Saved data entries:
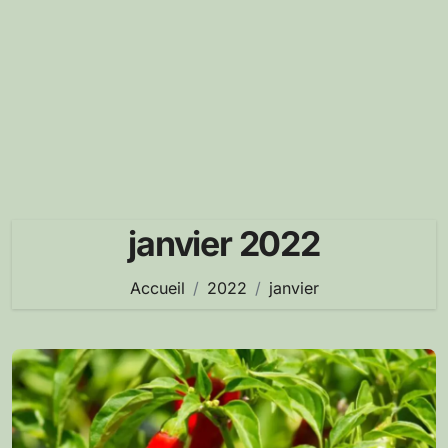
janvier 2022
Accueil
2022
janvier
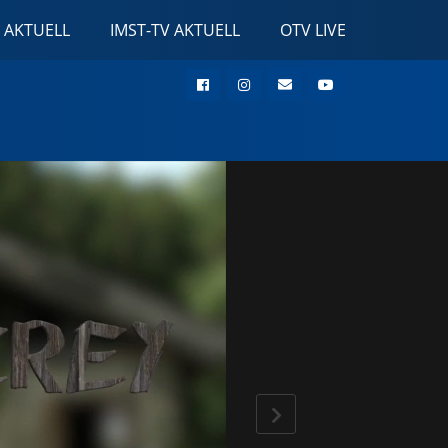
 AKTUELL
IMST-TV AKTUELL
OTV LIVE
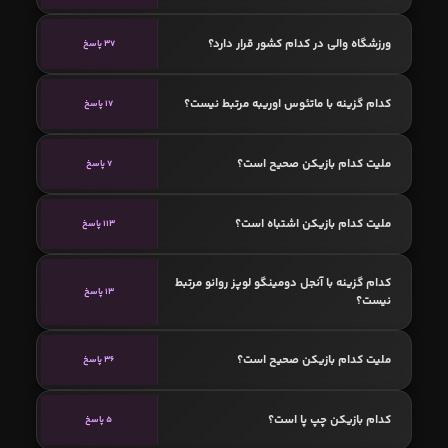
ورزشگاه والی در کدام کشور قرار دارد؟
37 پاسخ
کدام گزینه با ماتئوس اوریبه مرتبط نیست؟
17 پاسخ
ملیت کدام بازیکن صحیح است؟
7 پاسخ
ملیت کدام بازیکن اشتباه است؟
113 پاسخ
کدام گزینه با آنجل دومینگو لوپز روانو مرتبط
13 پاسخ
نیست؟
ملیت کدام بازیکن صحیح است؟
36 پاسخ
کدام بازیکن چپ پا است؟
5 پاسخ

Aim of the task:
Locate each line in the listing that contains the word "مرتبط" and copy those lines in full.

Solved problem:
کدام گزینه با ماتئوس اوریبه مرتبط نیست؟
کدام گزینه با آنجل دومینگو لوپز روانو مرتبط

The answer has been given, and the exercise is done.